This is the second part of a week-long series titled "NJ Children Confronting Mental Illness." Today we look at the most common problems, and what parents need to do to address them. 

NJAMHAA Associate Executive Director Shauna Moses (Photo by David Matthau, Townsquare Media)

A growing number of children in New Jersey and across the country are facing mental health issues.

"Anxiety is the most common type of mental illness, and depression I believe is a close second, but other types are like personality disorders, and bipolar disorder, which might be over-diagnosed from what I hear," says the Associate Executive Director of the New Jersey Association of Mental Health and Addiction Agencies, Shauna Moses.

Debra Wentz, the Chief Executive Officer of the NJAMHAA, says if your child's behavior continues to change, it could signal a problem.

"They might not feel secure, they might not leave the house, eating patterns might change," she says. "They may become very clingy, they may experience depression and lose interest in normal activities. Their school grades may drop, or they may start associating with a different group of children or they might withdraw and isolate."

"The good news is if they're identified early they can be treated, they can even be prevented with more education and awareness."

Moses points out mental health issues also cover such conditions as anxiety, depression, ADHD, and post traumatic stress.

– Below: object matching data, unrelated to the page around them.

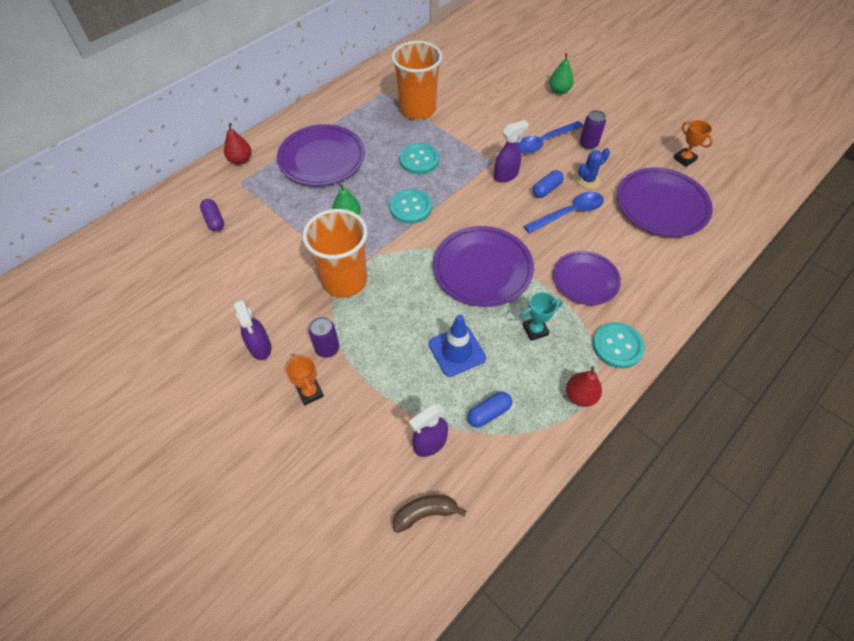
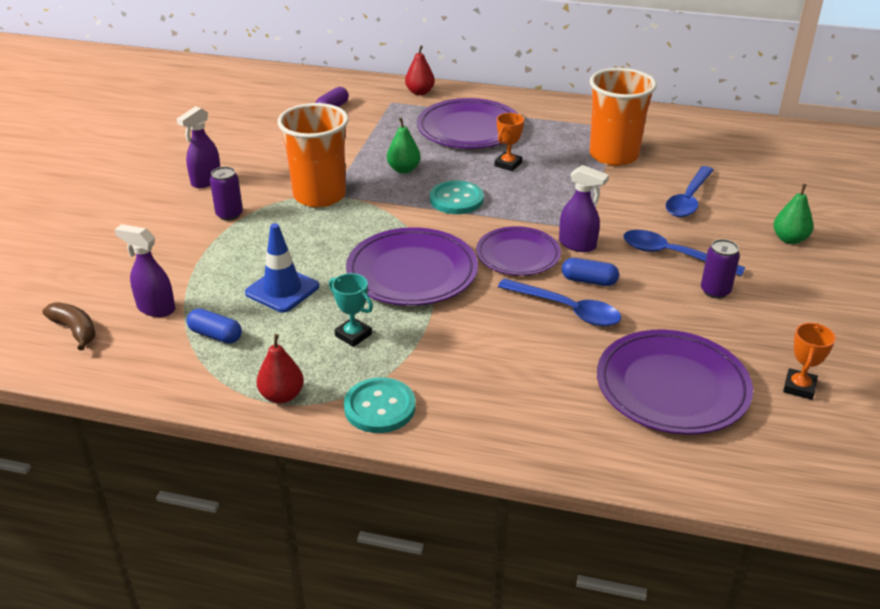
camera: 60 degrees right, 20 degrees down
orange trophy [286,354,324,406] -> orange trophy moved to [494,113,524,171]
turquoise button [399,143,439,174] -> none
purple plate [553,251,621,305] -> purple plate moved to [476,226,561,276]
blue cactus [576,148,610,189] -> none
none -> blue spoon [666,166,714,217]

"If someone's family was greatly horribly affected by Hurricane Sandy, that can have a long term effect, if someone's in a car accident, loses a family member, anything like that."

Wentz says there is one piece of good news.

"If people are identified early they can be treated, they can even be prevented with more education and awareness. With depression, treatment is about 85 percent effective, which is much higher than other diseases like cancer or diabetes. The earlier that someone gets treatment, the more likely it is they're going to have a good outcome."